# silvering an AL reflector.



## jashhash (Dec 19, 2005)

Im considering making a graphite mold to cast silver reflectors. I have read a bit on mixing chemical solutions to silver glass mirrors but wonder if this method would produce results comparable to vacuum silvering. In anycase, how does one go about getting a reflector silvered.


----------



## HarryN (Dec 21, 2005)

I am not an expert in this area, but there are substantial differences.

In the case of cast metals, there is usually a lot of included oxygen in the surface, which dramatically decreases the reflectivity. It is useful to remember that silver oxide is black, and is used to make the "black" part of black and white film.

When a mirror or reflector are "silvered", usually it is done by evaporating the metal onto the surface under high vacuum conditions. Performed this way, the surface is initially nearly free of oxide. If left exposed, it will oxidize (regardless of which metal is used) so it is often overcoated with a thin protection of silicon oxide. Mirrors of course have the reflective coating on the "back" and reflectors have the coating on the "front".

If you want to make such a reflector yourself, I would consider using Chrome plating technques, or a shop that does chrome plating. It is also worth noting that after putting all of these fancy coatings on reflectors, many people end up dramatically decreasing the reflectivity of the reflectors anyway with all kinds of texturing.

I assume you have already considered Carly Lamps for their off the shelf reflectors. If you just need an uncoated one, their's are not a bad place to start. I think they have a $ 50 min order.

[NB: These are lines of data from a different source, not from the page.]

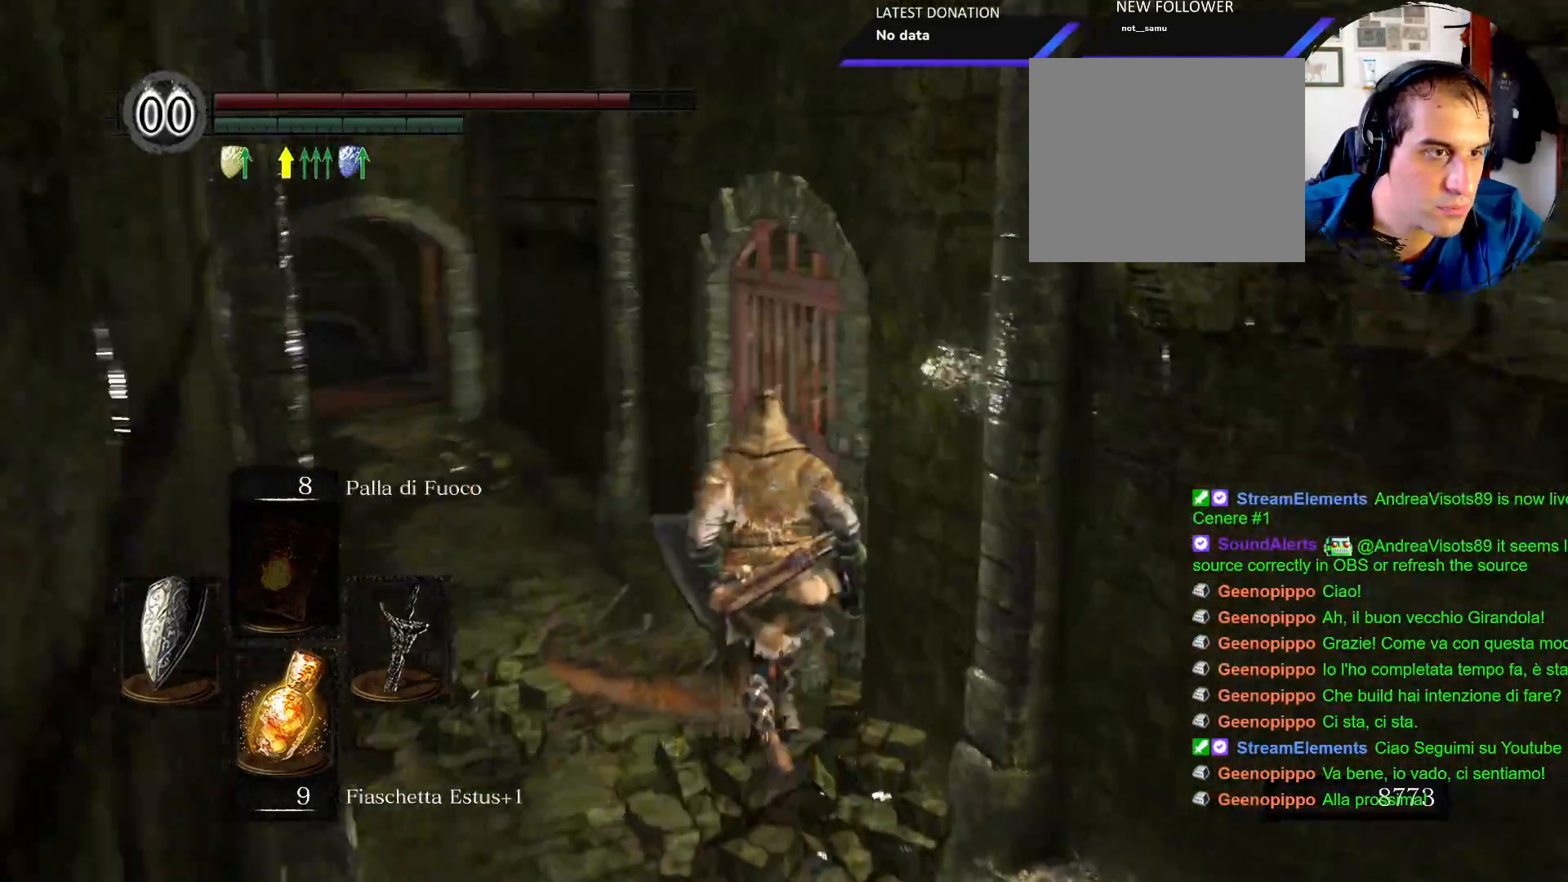
{"buttons": [], "left_stick": "center", "right_stick": "center", "events": [[200, "right_stick", "center"], [333, "CROSS", "down"], [400, "left_stick", "center"], [433, "CROSS", "up"]]}
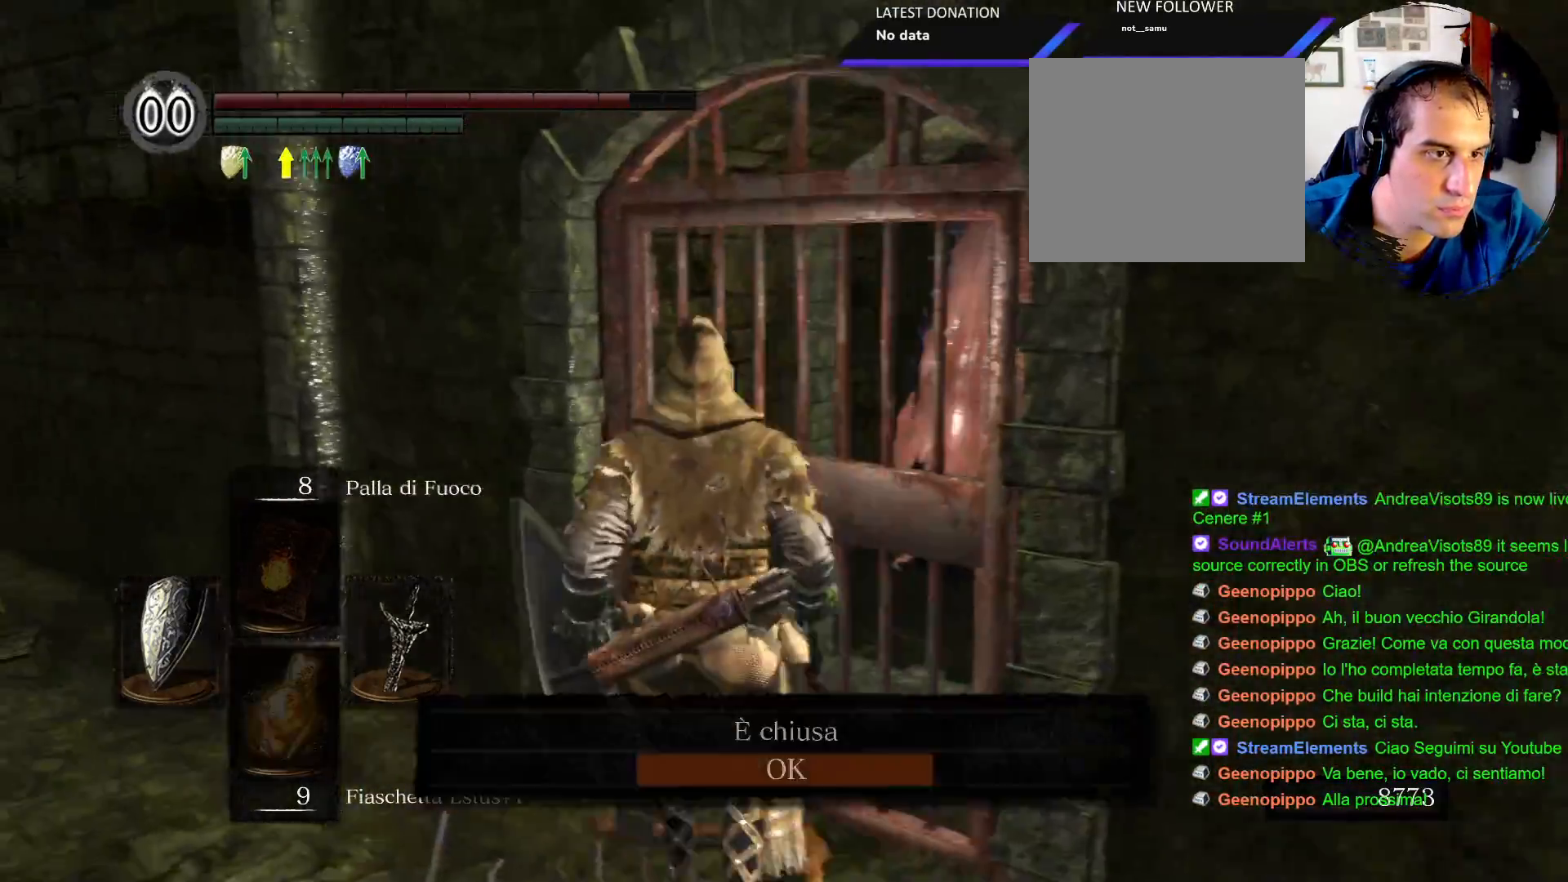
{"buttons": [], "left_stick": "center", "right_stick": "right"}
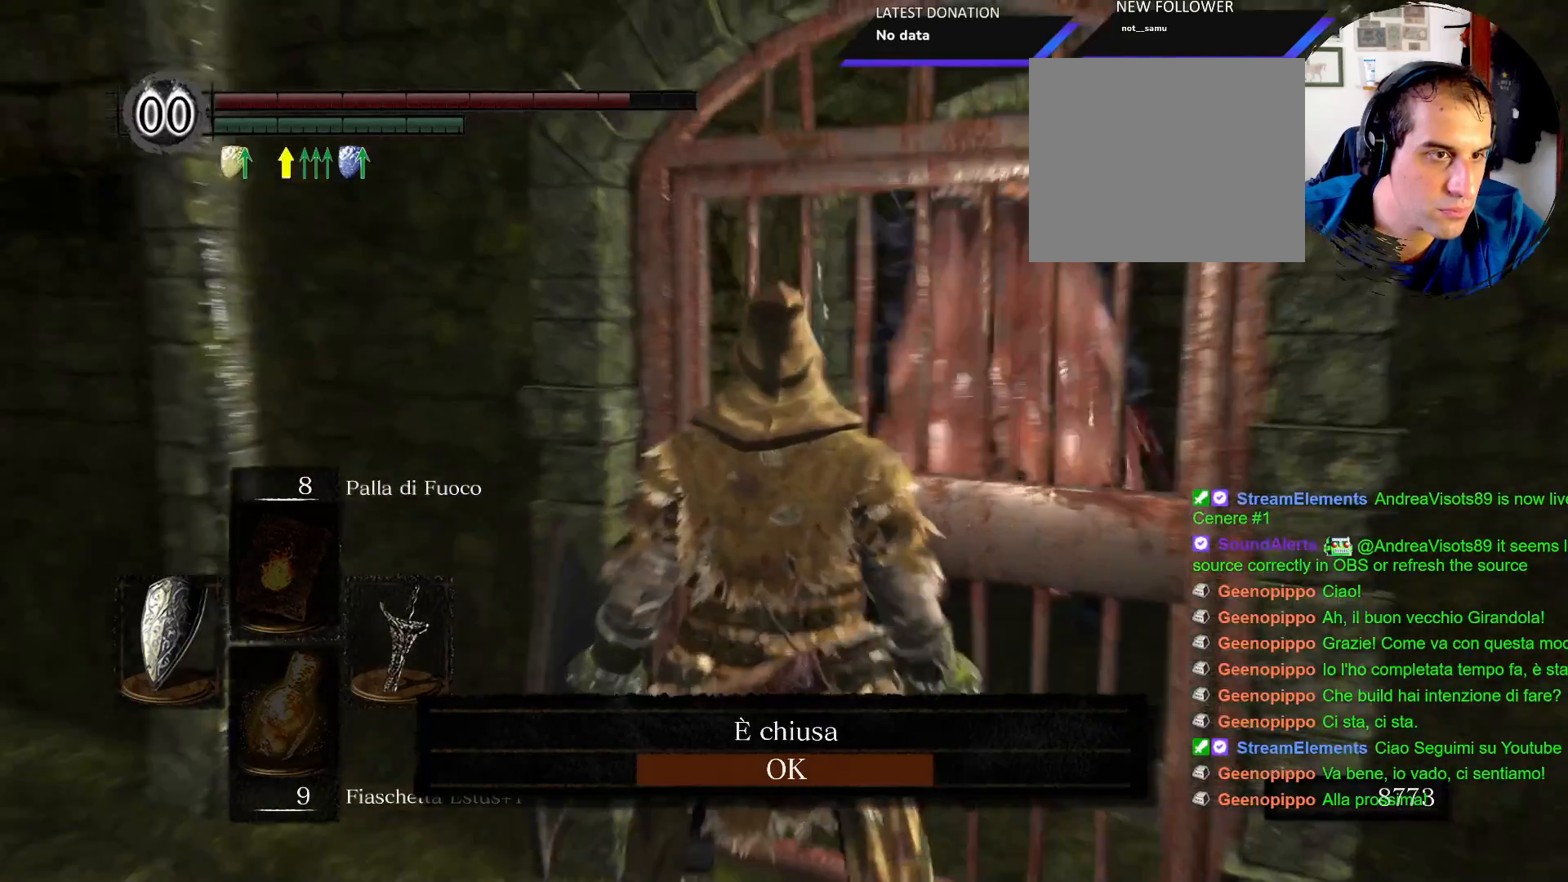
{"buttons": [], "left_stick": "center", "right_stick": "center", "events": [[83, "right_stick", "center"], [267, "CROSS", "down"], [400, "CROSS", "up"]]}
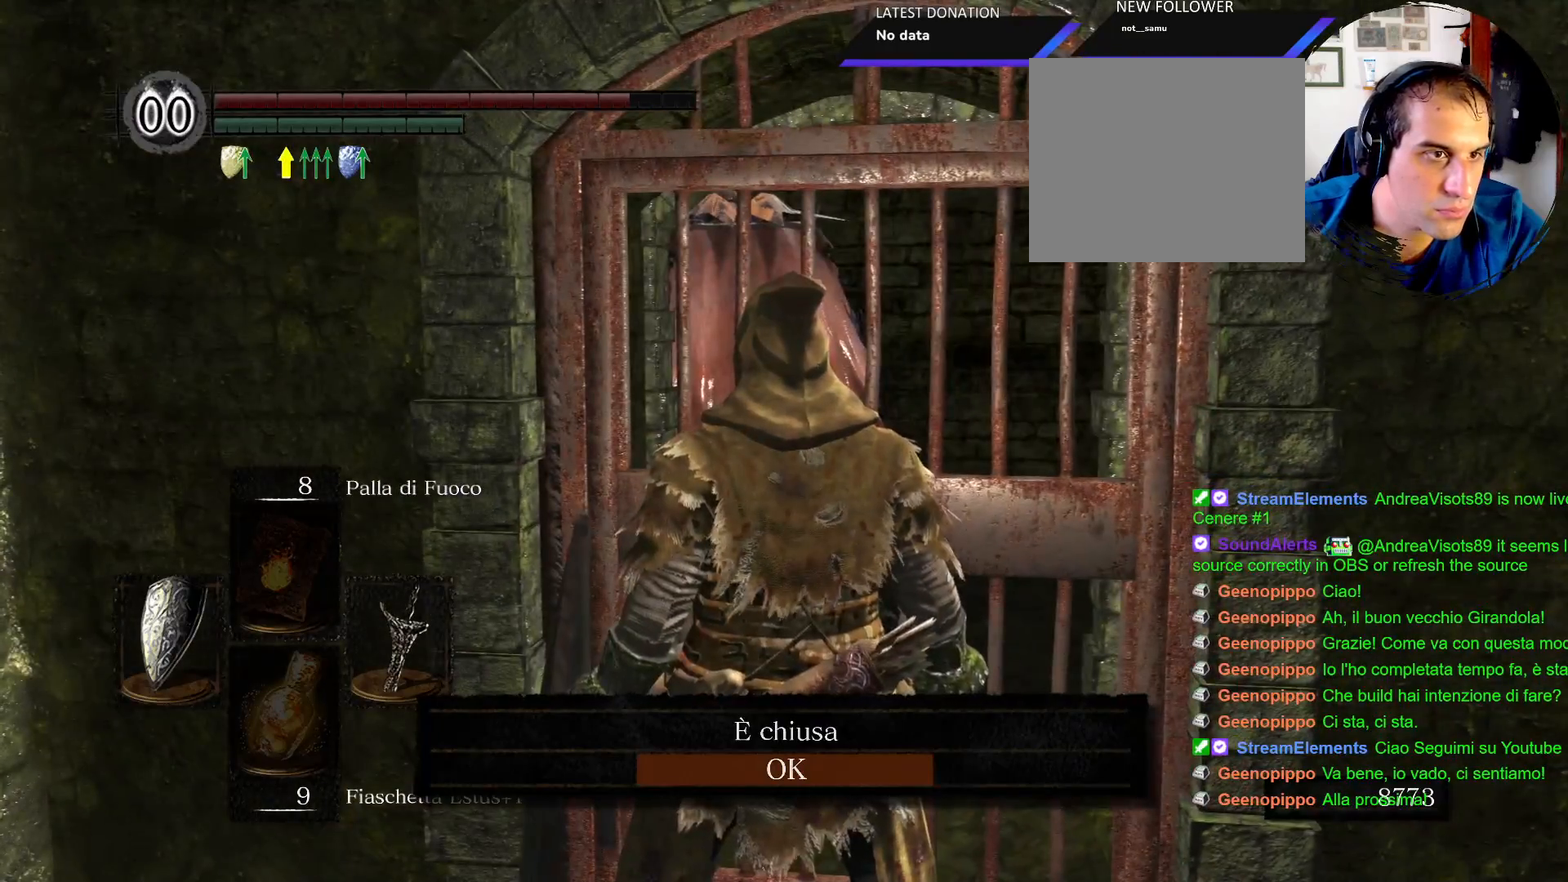
{"buttons": [], "left_stick": "center", "right_stick": "center", "events": [[117, "right_stick", "left"], [267, "right_stick", "center"]]}
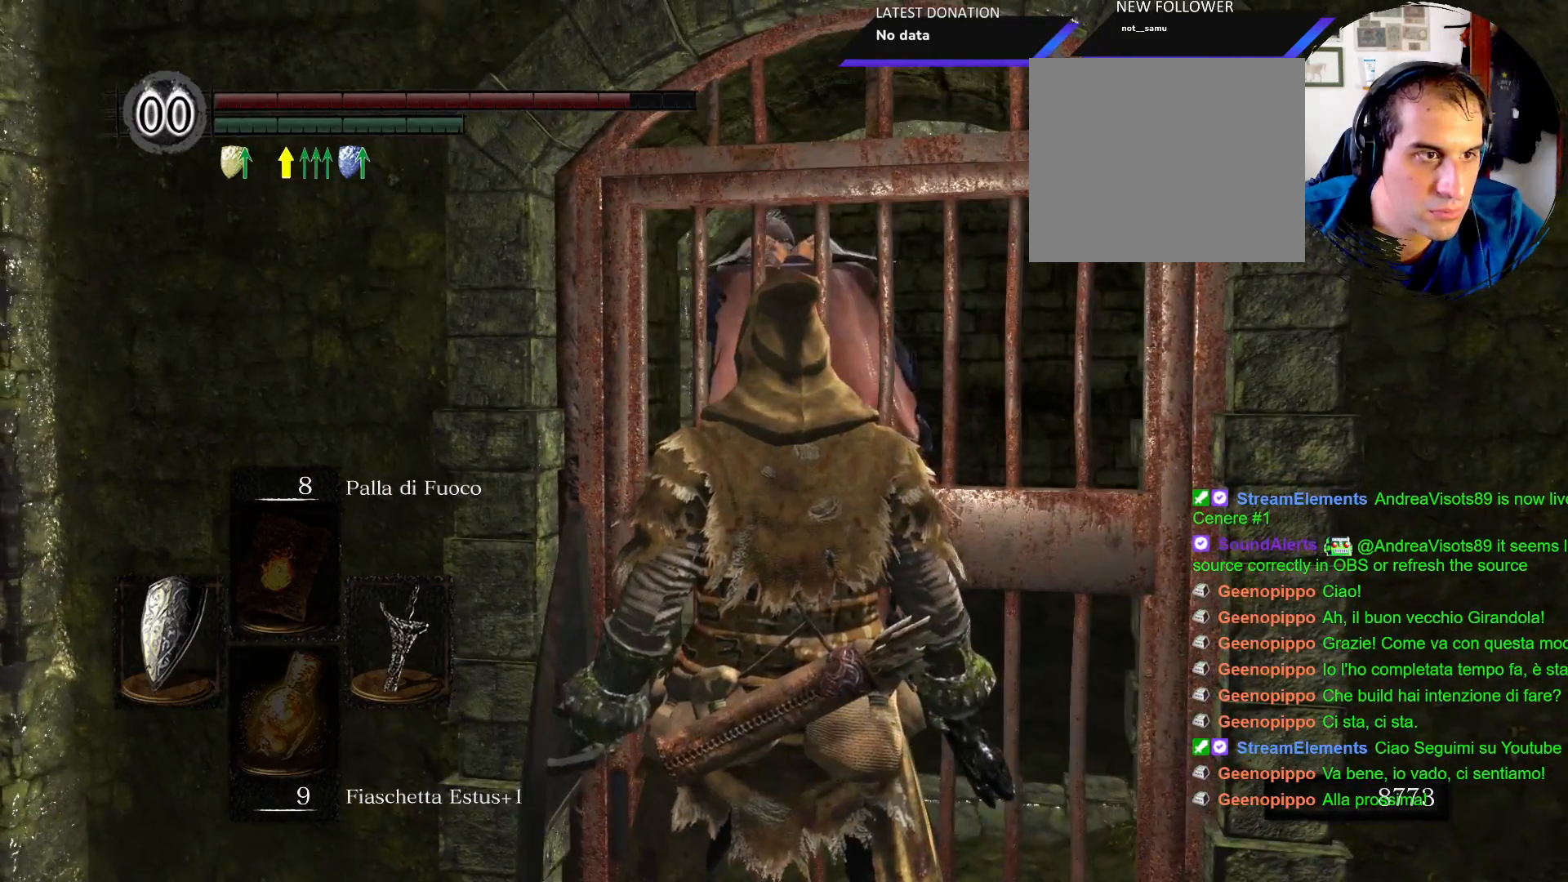
{"buttons": [], "left_stick": "center", "right_stick": "center", "events": [[383, "right_stick", "up-left"], [483, "right_stick", "center"]]}
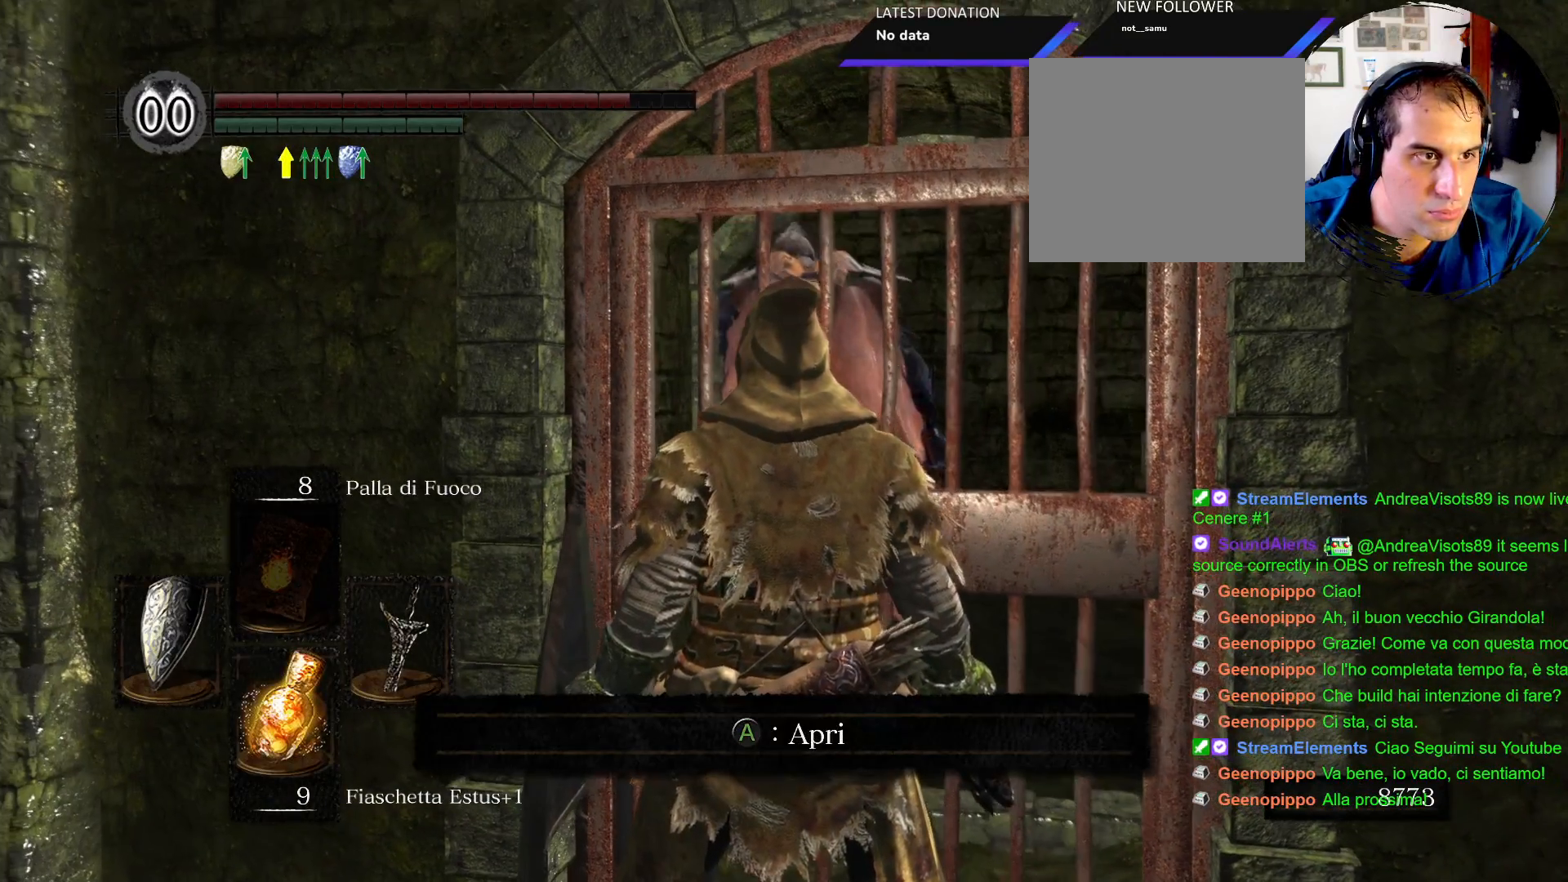
{"buttons": [], "left_stick": "center", "right_stick": "center", "events": []}
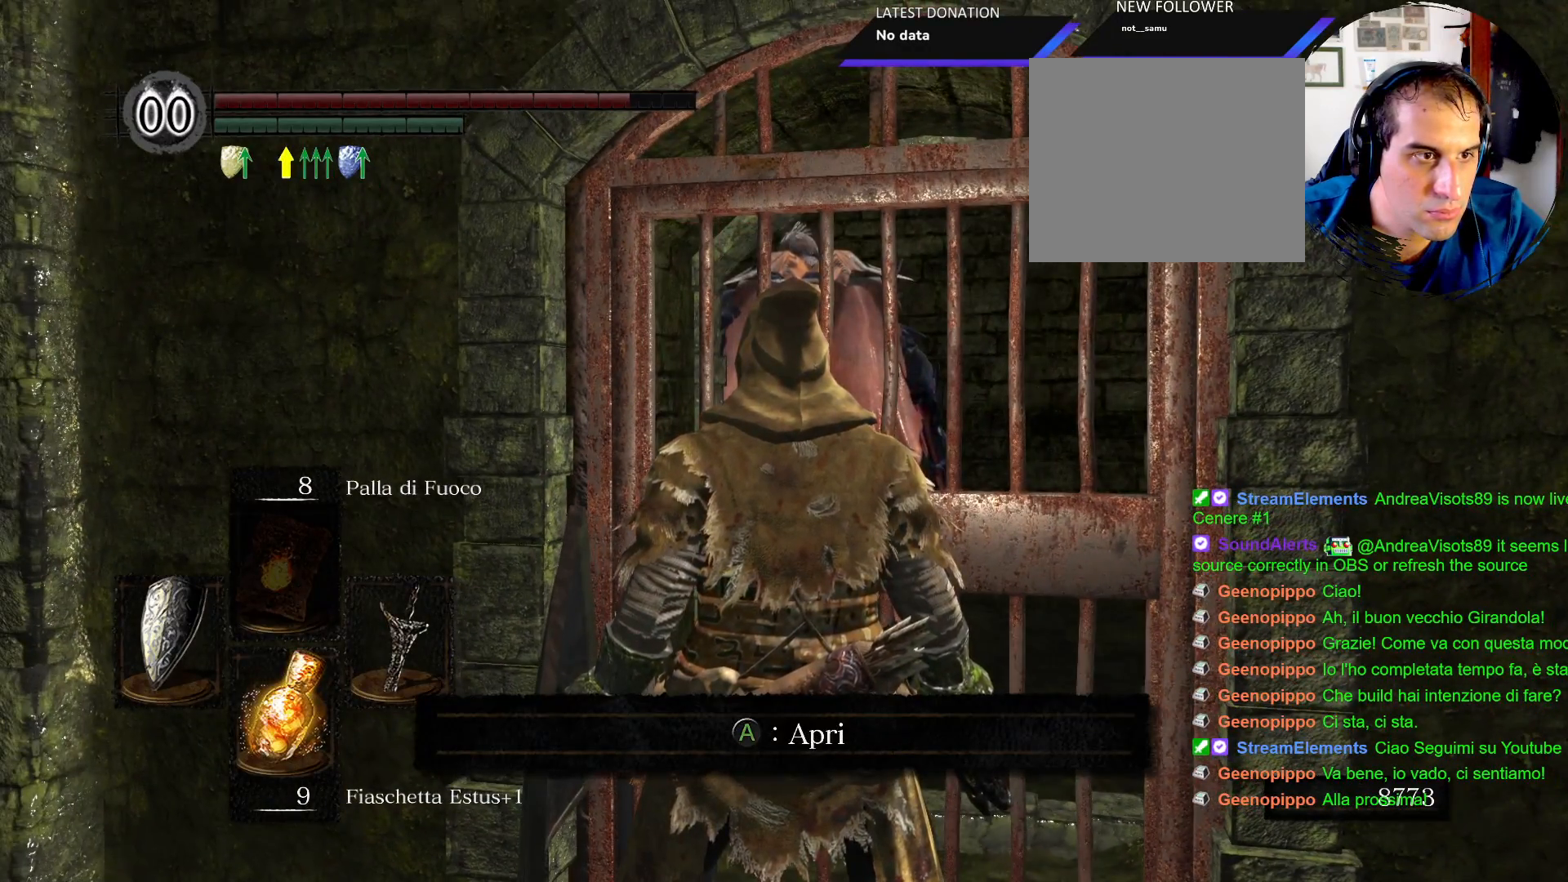
{"buttons": [], "left_stick": "left", "right_stick": "down-left", "events": [[250, "left_stick", "left"], [283, "right_stick", "down-left"]]}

If you actually are casting the mirror out of silver, it might be possible to polish it enough to be quite reflective for a few days, so the challenge then is to find a protective coating.


----------



## Nubo (Dec 21, 2005)

Not sure if you mean to cast solid silver reflectors, or cast in Pyrex and silverize the glass?

Amtateur telescope makers produce perfectly serviceable reflectors by DIY silvering ("cold silvering") of glass mirrors. Polished silver is a great reflector; better than Aluminum, iirc. Of course, for a limited time only... 

http://www.textfiles.com/science/silver.txt


----------



## jashhash (Dec 22, 2005)

Would this cold silvering technique work for makeing reflectors?


----------



## Nubo (Dec 22, 2005)

jashhash said:


> Would this cold silvering technique work for makeing reflectors?


 
I would think so, if you are starting out with a clean pyrex glass "reflector". Telescope mirrors are, after all, parabolic reflectors. A flashlight reflector is just a steeper parabola. Since the article mentions you can have the telescope mirror facing either up or down, it doesn't seem that you'd have to worry about "catching" a precipitate on the steeply curved glass. Sounds like it is just attracted. Also, you wouldn't have to worry much about a too-thick coating like the telescope guys are. They have to be concerned with optical precision of a fraction of a wavelength. I think you could go with a thicker coating, which would give you more service life, assuming you are going to be polishing it once in a while. I don't have any idea how long it would take to tarnish given that it's right next to a heat source. I'm pretty sure I've read that old headlights used silvered reflectors and polishing was a maintenance item.


----------